In this interview Hunt says...
Not knowing what they were going to do potentially refers to Maibaum's failed revenge draft, which was written before Lazenby quit — but maybe even more importantly before OHMSS was received. From Variety:
"Unfortunately, Lazenby’s sudden departure required a complete rewrite." — was it his departure though? Because a few paragraphs later we get, "“But Maibaum’s treatments about a revenge-obsessed Bond didn’t impress Cubby Broccoli and Harry Saltzman.”
I can't find anything as to why it didn't impress them, or why they didn't want to go that direction. I suppose the assumption is that if Laz had stayed they might have been more willing to rework that idea until they liked it? The outside forces I mentioned in a previous post seem to have been at work, though, too.

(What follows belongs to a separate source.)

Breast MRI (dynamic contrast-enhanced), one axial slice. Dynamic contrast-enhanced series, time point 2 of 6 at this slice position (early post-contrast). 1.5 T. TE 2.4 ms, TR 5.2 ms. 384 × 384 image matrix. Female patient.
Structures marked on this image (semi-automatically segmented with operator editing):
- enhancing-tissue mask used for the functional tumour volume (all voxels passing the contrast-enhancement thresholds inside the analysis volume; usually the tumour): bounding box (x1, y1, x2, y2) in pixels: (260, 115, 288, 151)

So it's interesting to speculate that perhaps Cubby would've wanted Bond to 'get younger' and have hired Mankiewicz anyway, resulting in a Hunt/Laz DAF that still shied away from the original OHMSS post-production plan. Of course I can't see Hunt signing off on the stuff Hamilton did, but I don't think that would have precluded a lighter direction being taken in general.
Thanks for this. I had no idea.
I think in many ways Sean Connery sold the Moore era with DAF.

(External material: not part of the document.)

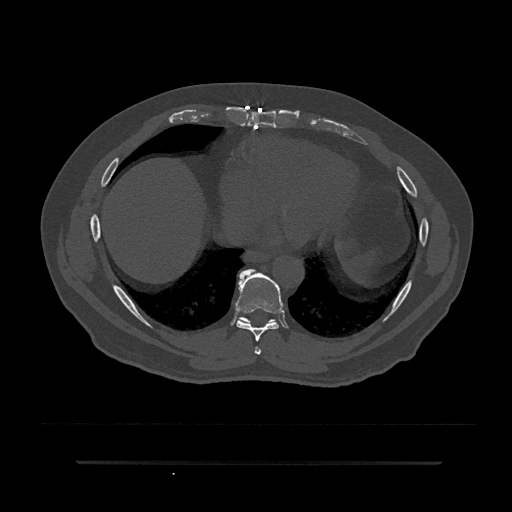
CT including the spine, one axial slice; slice 415 of 797 in the series (ordered by position); reconstruction kernel Br40s/3; 120 kVp; bone window (W 1800 / L 400 HU); 512 × 512 image matrix, field of view 464 × 464 mm. Male patient, age 59 years. Case-level facts recorded for this patient, not image findings: primary cancer: bile ducts; vertebrae with lytic lesions (as recorded): T10.
Outlined on this slice (semi-automatically segmented with operator editing):
- T7 vertebra: bounding box <254,346,261,355> (left, top, right, bottom; pixels)
- T8 vertebra: <235,269,283,342>
- T9 vertebra: <238,317,275,323>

It was my favourite back when I first started with the films. Stayed first a couple of years, I think. Still a top ten!
Quite controversial for me. I see OP definitely in the lowest quarter of them all and keep wondering if I don't prefer even AVTAK and DAF in the meantime.
Just need to lose the Tarzan roar and the gorilla suit and it's a luscious slice of Roger romp smothered in a indulgently tense Cold War thriller sauce and with an incredible stuntwork cherry on top.
If you lover Roger in the role you simply have to love OP.
Spot on!
I even love the gorilla suit and looking at the time thing. My main complaint is why didn't 009 ditch the balloons before running into the forest?
While I wouldn't say I love Roger in the role, he made it his and was Bond for the duration of my school years and OP is the best showcase of his Bond. It hits all the marks - best fights, humor, seriousness, suave, lover, etc. Maybe not physical peak, but everything else more than overcomes that.
I thought this 35 years ago when I first saw OP and it holds true in 2018.
Controversially, I love it's 1983 rival, NSNA just as much.